Straight copy, no pictures: transcribe each entry as it stands.

[Dataset entries]
____

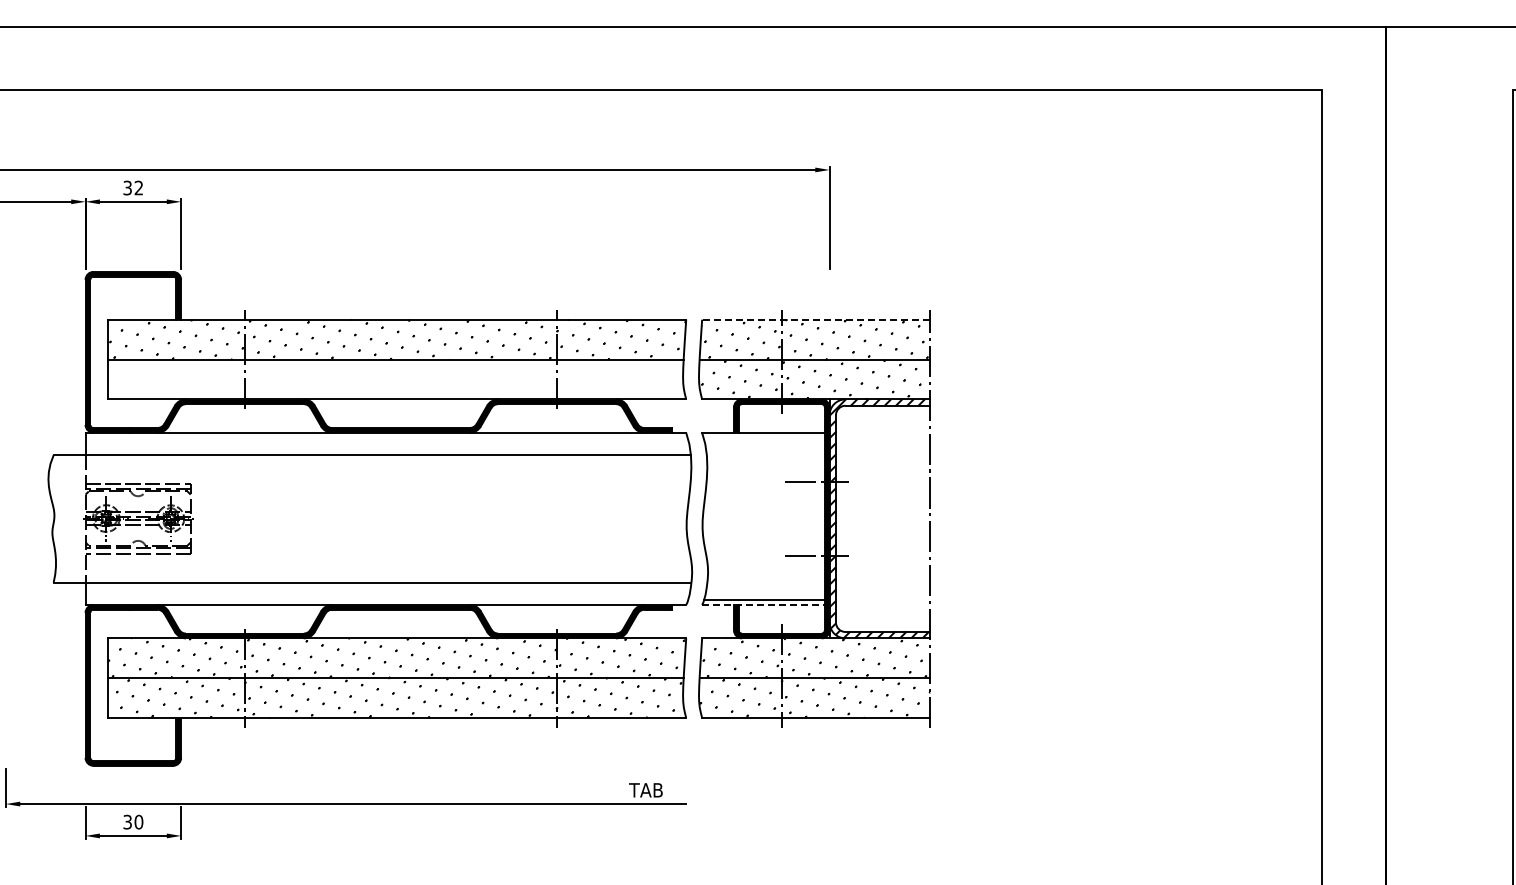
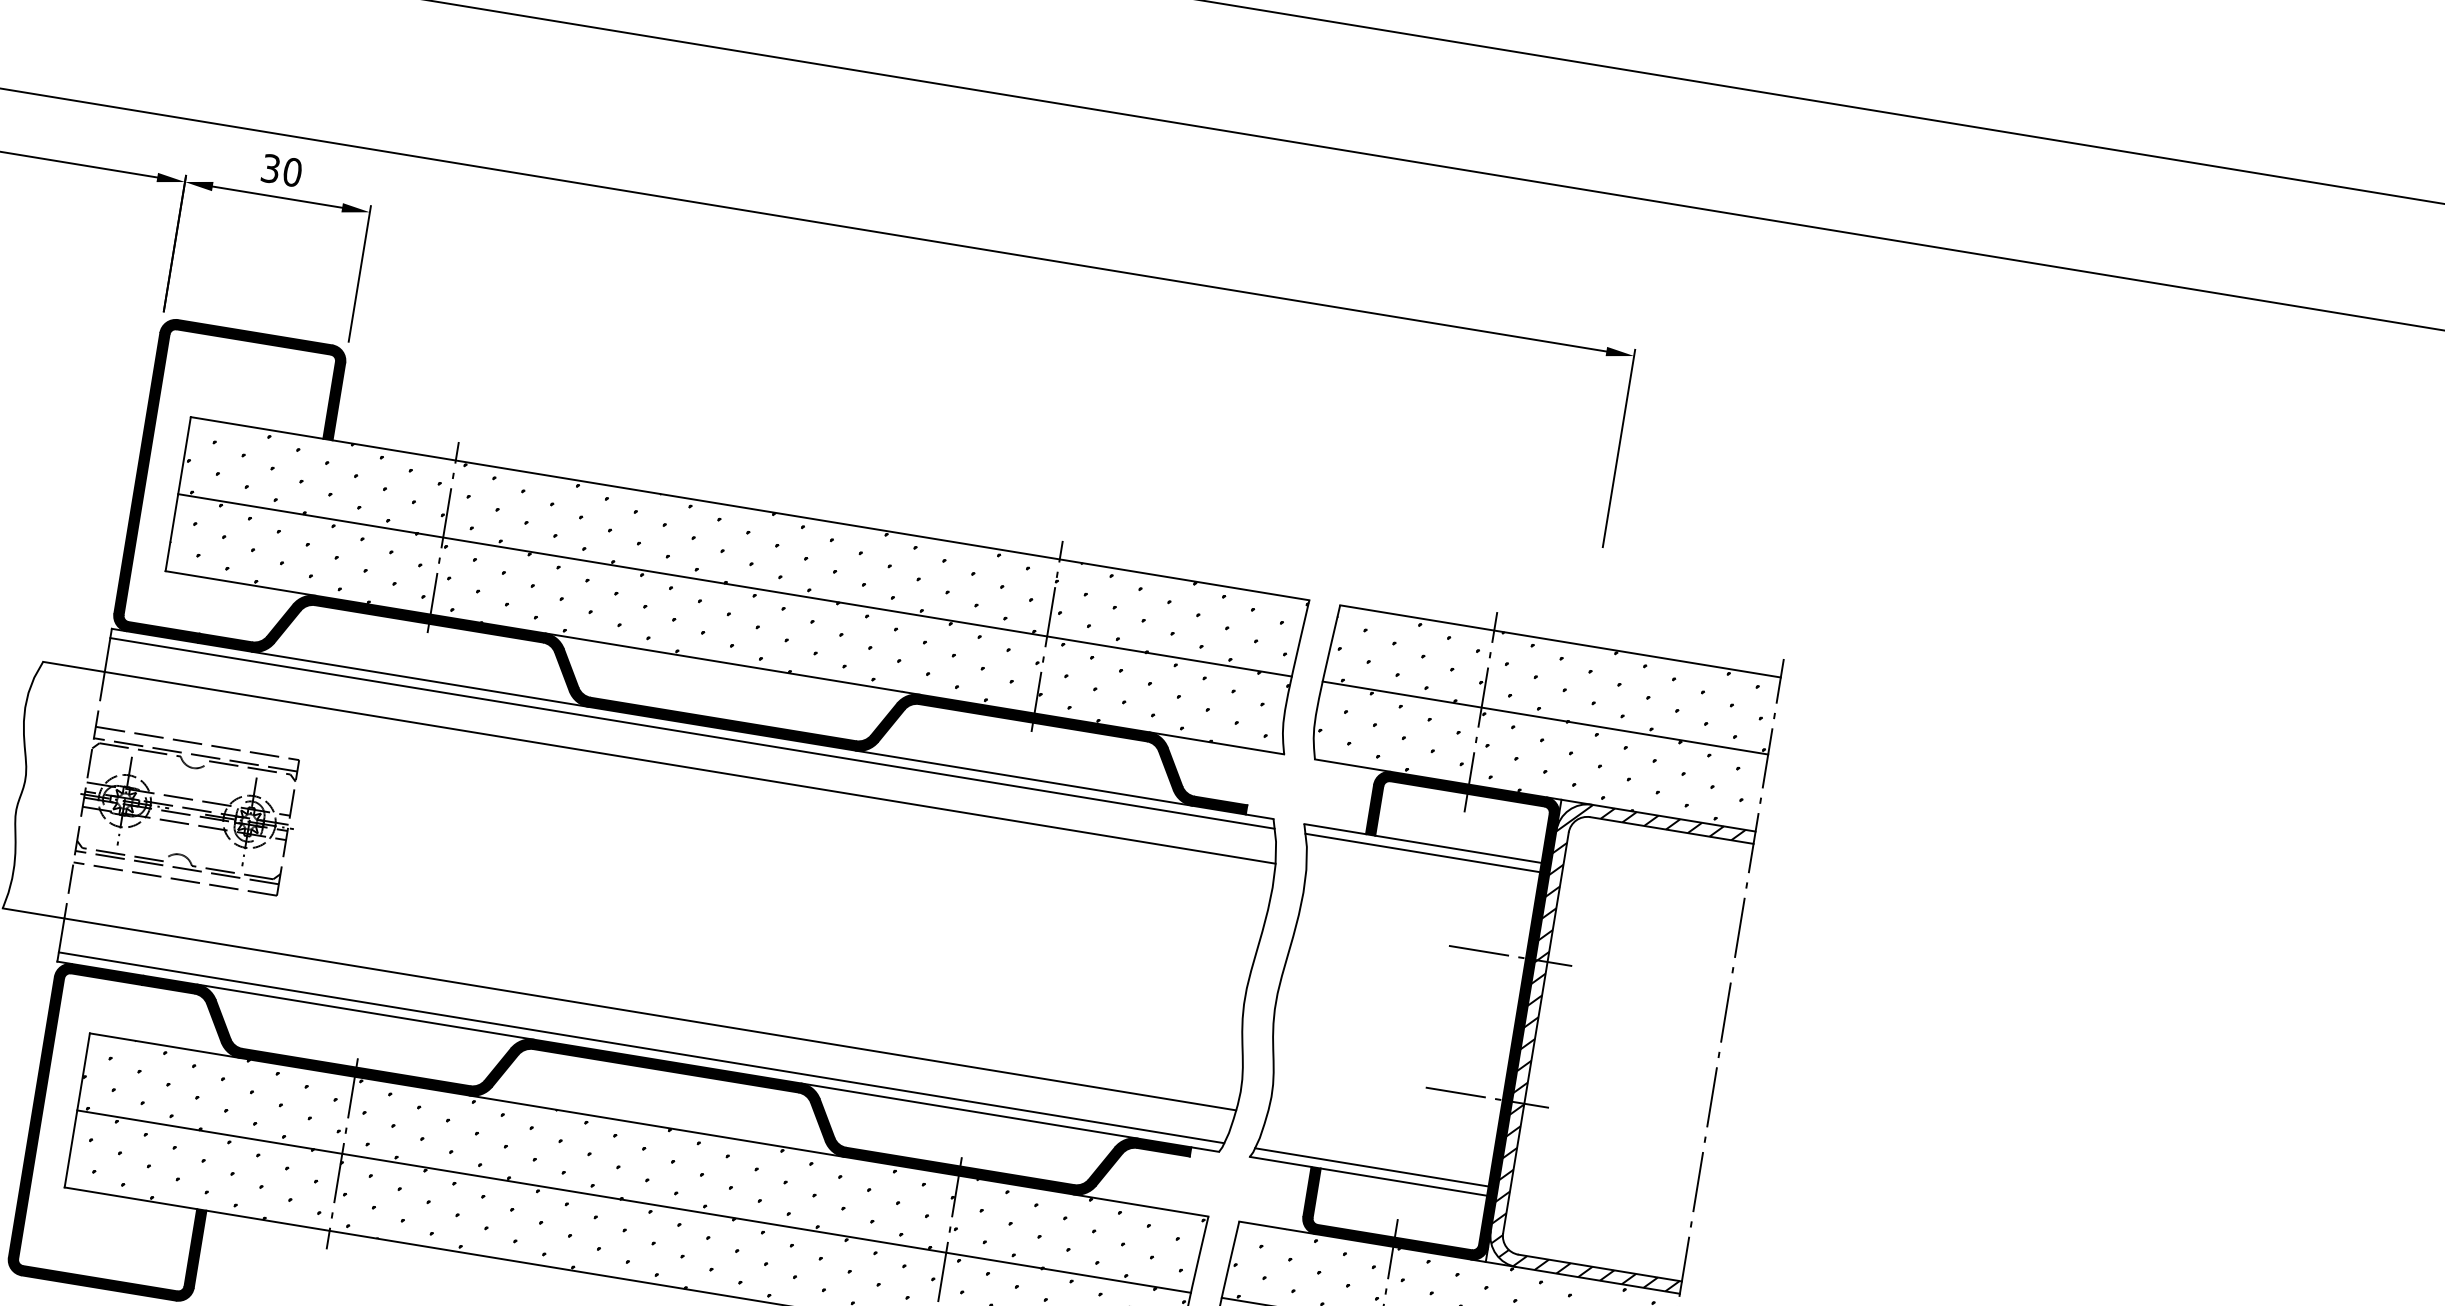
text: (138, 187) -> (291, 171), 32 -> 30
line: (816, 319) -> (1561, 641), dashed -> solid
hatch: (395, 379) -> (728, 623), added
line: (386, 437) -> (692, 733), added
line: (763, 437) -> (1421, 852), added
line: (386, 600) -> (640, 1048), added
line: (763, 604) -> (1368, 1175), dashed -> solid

____

**WORKED SOLUTION**
text: (138, 187) -> (291, 171), 32 -> 30
line: (816, 319) -> (1561, 641), dashed -> solid
hatch: (395, 379) -> (728, 623), added
line: (386, 437) -> (692, 733), added
line: (763, 437) -> (1421, 852), added
line: (386, 600) -> (640, 1048), added
line: (763, 604) -> (1368, 1175), dashed -> solid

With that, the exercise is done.